AI accelerators are specialized hardware that is specifically designed to speed up AI applications, especially neural networks, deep learning, and machine learning. They are multicore and mainly focus on low-precision arithmetic or in-memory computing. These tasks boost the performance of large AI algorithms.
According to IBM, their four-core chip, currently in research stages, is optimized for low-precision workloads with various AI and machine learning models. This technique requires less silicon area, which ensures better cache usage and reduces memory bottlenecks leading to a decrease in time and energy costs while training AI models. This chip is considered to be among the very few ultra-low precision ‘hybrid FP8’ formats incorporating chips. It is one of the first chips to feature power management and maximize performance by slowing down computation phases with high energy consumption.

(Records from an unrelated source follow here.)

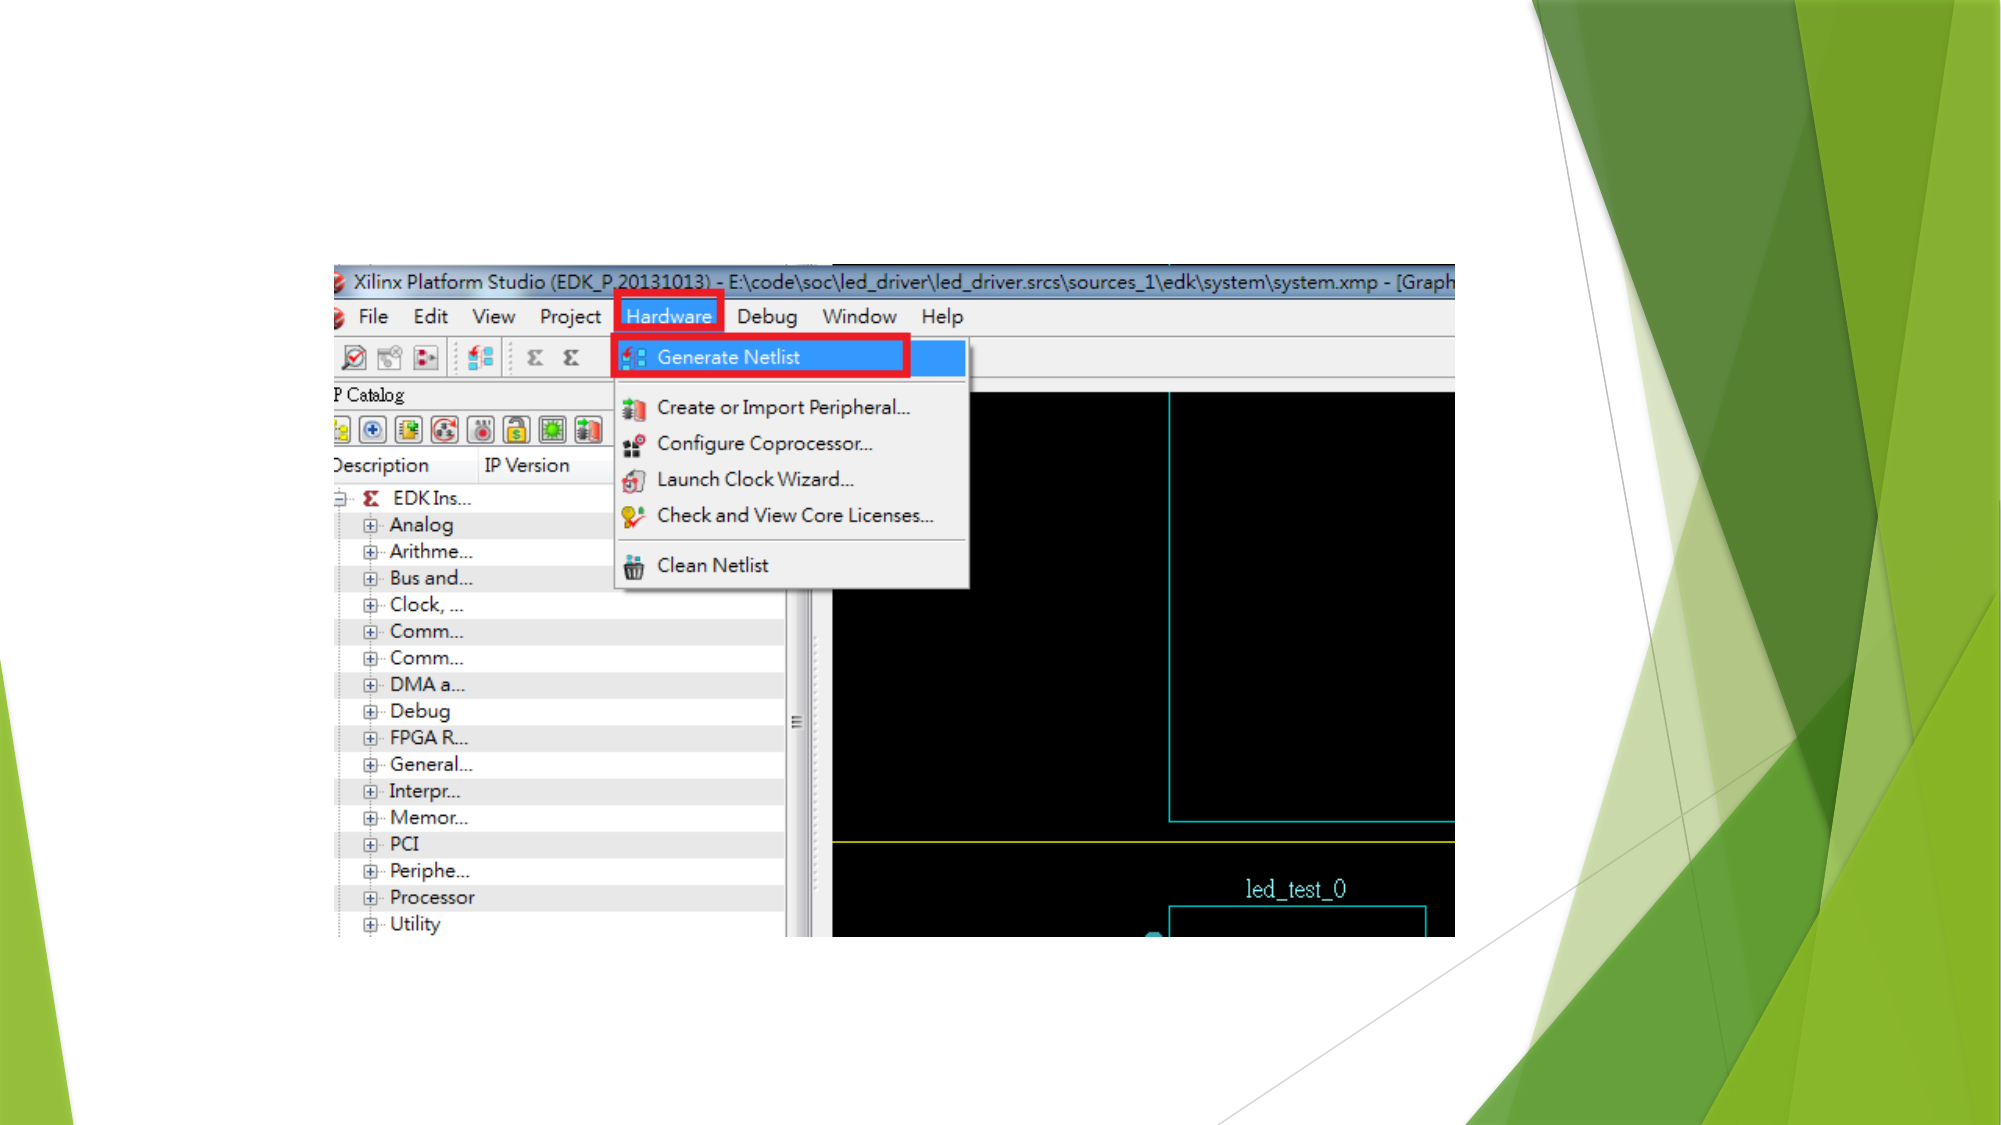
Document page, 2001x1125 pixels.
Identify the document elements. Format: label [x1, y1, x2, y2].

picture [333, 264, 1456, 937]
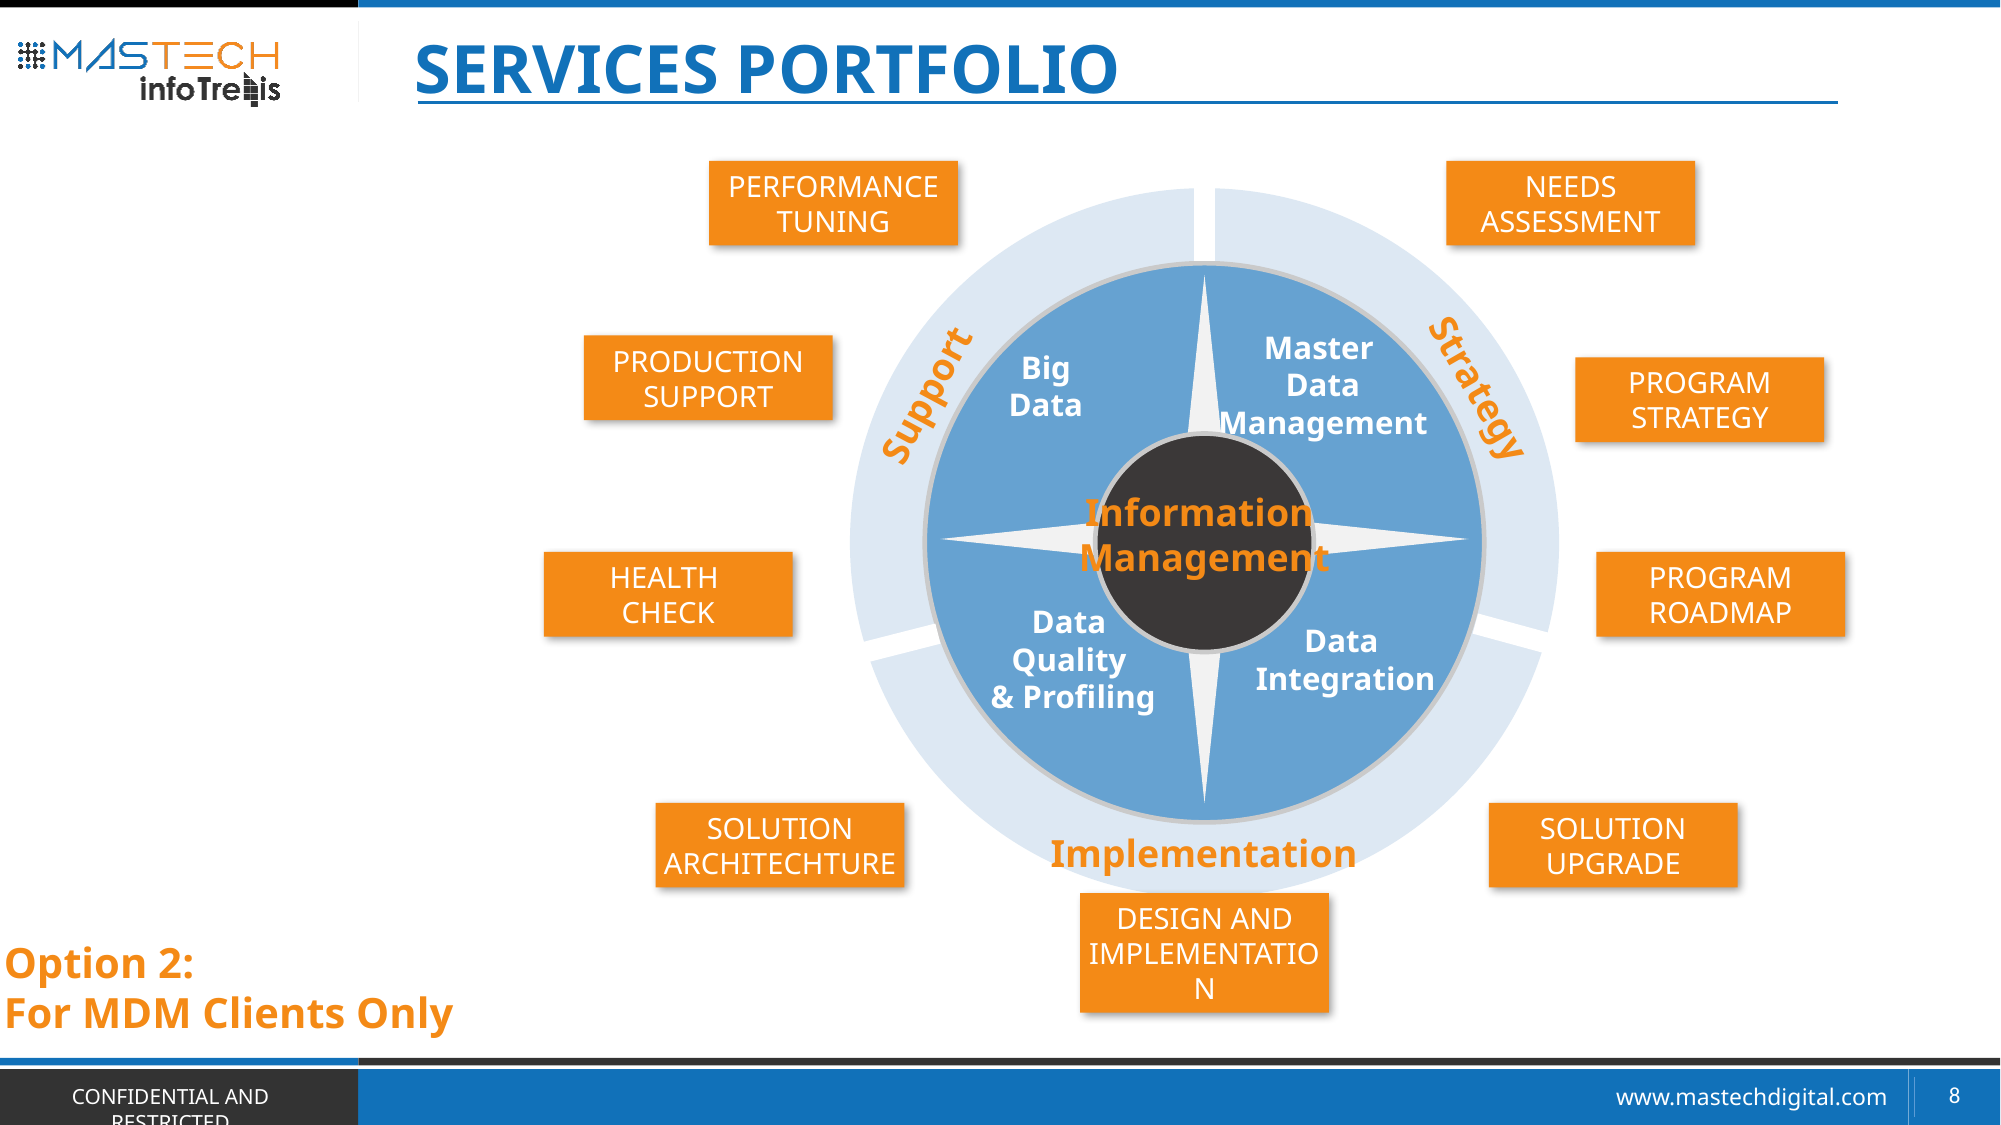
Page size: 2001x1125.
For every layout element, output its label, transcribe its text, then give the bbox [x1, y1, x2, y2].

picture [18, 38, 280, 107]
text_box Option 2: For MDM Clients Only [0, 929, 469, 1045]
list Services Portfolio [399, 28, 1849, 93]
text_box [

IBM claims that their new chip achieved more than 80% utilization for training and more than 60% for inference. The chip’s performance was considered to be far better than other dedicated inference and training chips. Their chip offers high sustained utilization that can guarantee better real-life performance. IBM aims to apply the novel-chip design to commercial applications, including large-scale training in the cloud, security, privacy, and autonomous vehicles in the coming years. According to the researchers at IBM, the chip can be used for cloud training of large deep learning models in vision, speech, and natural language processing using 8-bit formats. Apart from these, the chips can be used for several inference applications like speech-to-text AI services, financial transaction fraud detection, and natural language processing services.